Thursday, 19 January 2017

Architects and journalists

Architects and journalists 

Architects believe that they shape the built environment, that they are responsible for the ways cities develop, how people live in their homes or work in their workplaces. Similarly, journalists appear to believe that they make the news. You see them present their exploits on television and you get the feeling it was they who liberated a city rather than (admittedly courageously) walking behind those who actually took it. With journalists, being close to the action, a real eyewitness, often counts more than being able to give a good overview of the facts or an insightful and informative explanation.

I wonder how much architects actually make in e.g. a city, how much of the built environment is down to their skills, sensibilities and decisions. Sometimes, when I see haphazard rainwater piping on a facade, I wonder how much architects fail to take into account. But even when it comes to the parts that are undeniably architecture, I wonder to what extent architects lead rather than follow, whether they are followers and eyewitnesses of change rather than its initiators and carriers.
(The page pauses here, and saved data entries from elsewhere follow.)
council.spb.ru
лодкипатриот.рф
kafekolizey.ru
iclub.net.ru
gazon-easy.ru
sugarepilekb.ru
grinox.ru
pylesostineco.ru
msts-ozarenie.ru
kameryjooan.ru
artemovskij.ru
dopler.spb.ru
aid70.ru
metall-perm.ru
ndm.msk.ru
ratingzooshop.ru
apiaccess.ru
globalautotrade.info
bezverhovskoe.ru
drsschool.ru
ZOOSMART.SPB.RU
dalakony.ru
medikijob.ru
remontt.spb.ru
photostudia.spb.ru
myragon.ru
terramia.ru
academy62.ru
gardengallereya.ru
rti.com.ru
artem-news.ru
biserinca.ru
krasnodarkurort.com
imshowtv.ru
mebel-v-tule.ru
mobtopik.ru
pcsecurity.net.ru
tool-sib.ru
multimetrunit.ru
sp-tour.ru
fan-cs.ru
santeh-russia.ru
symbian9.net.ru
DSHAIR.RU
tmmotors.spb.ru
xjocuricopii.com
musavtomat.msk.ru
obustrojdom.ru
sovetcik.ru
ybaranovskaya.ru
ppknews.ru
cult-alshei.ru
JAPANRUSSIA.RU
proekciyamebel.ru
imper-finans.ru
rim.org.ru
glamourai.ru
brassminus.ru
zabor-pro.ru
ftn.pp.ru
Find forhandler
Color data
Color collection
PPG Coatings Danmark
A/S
One thing that makes things more difficult to read is the combination of prescriptiveness (sometimes moreover moralistic) and vogue: modernist interiors, for example, were sold to the public as the correct way to live, uncluttered and bare, free from the sins of decoration and worshipping the past - not as an aesthetic choice. Nowadays that these heavy associations have died down, people are once again allowed to be eclectic and ironically include modernism in their choices.